The module, which will be piloted in Hull CCG, will keep CKD registers up to date so QOF payments will be maximised, but it ultimately aims to reduce the numbers of patients reaching end stage kidney failure. This will have a knock-on effect on strokes and heart failure, in which CKD plays a role. But for now the pilot will measure adherence to the guideline, increases in ACE inhibitor and A2A prescribing where appropriate, and improvements in blood pressure.
CCGs do not need much persuading to see the benefits, but what about GPs? Phil Kozcan, a GP and chief clinical information officer for UCL Partners, says: “The question for GPs is how well does a programme integrate with their existing system. If you have a tool like this that is very closely integrated, they will use it.”
Dr Behr adds: “The nature of the alerts is they don’t feel tickboxy - they are useful clinical summaries for CKD. If you can give GPs an easy solution - just click this thing in front of you and you can improve the patient’s outcome - they will go for it.”
He adds that the Unplanned Admissions DES module will provide an even stronger incentive to those GPs who have it to make full use of Vision.
Efficiency as well
Vision provides immediate efficiency gains. The CKD software module costs around £300 per practice, far less than, say, payroll software. Asking each practice to install pathways, guidelines and templates themselves is much more expensive than deploying these centrally through Vision. It also saves clinical time.

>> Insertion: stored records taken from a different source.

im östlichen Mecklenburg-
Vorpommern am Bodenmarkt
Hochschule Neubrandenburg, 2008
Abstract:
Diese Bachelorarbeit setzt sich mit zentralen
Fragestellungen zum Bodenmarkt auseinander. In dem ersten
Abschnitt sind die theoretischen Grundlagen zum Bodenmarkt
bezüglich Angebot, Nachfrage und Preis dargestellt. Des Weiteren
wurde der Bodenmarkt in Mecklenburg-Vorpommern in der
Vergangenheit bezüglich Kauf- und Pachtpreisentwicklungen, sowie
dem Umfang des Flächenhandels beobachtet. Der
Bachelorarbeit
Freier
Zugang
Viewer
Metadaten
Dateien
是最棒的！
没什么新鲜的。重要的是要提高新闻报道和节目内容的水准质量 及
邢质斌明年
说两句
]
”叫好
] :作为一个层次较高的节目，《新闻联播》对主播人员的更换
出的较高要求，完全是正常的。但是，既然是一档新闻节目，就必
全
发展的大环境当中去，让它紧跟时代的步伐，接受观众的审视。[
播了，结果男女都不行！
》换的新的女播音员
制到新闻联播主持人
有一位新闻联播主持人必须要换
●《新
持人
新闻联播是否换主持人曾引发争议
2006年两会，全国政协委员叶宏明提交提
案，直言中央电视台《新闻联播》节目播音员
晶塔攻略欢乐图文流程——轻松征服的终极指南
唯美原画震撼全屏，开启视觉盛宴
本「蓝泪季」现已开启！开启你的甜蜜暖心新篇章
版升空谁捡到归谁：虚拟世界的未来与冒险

Medicine is hugely complex with thousands of pathways. By supporting clinical decision making with prompts which make quick work of the algorithms and flowcharts GPs normally must wade through, they have more time to communicate with the patient.
‘By supporting clinical decision making with prompts which make quick work of the algorithms and flowcharts GPs normally must wade through’
Vision has the potential to do a lot more. It could transform remote care once it is optimised for use on mobile devices. It could also transform patient involvement, for example, it might be possible for someone having a test to access a patient-friendly summary of their results, which could encourage safe and effective use of medication. Dr Behr is working on an app for patients with CKD which will allow them to be more proactive in self management.
But the programme is already changing the landscape. Like any disruptive technology - the internet for example - interoperability creates opportunities that were not there before. Challenges such as efficiency, managing long term conditions, and integrated care are suddenly much simpler.
As Ciaron Hoye, who is piloting three Vision pathways as manager for intelligence at Birmingham CrossCity CCG, says: “It’s a massively different way of thinking. This is a radical change in concept and approach.”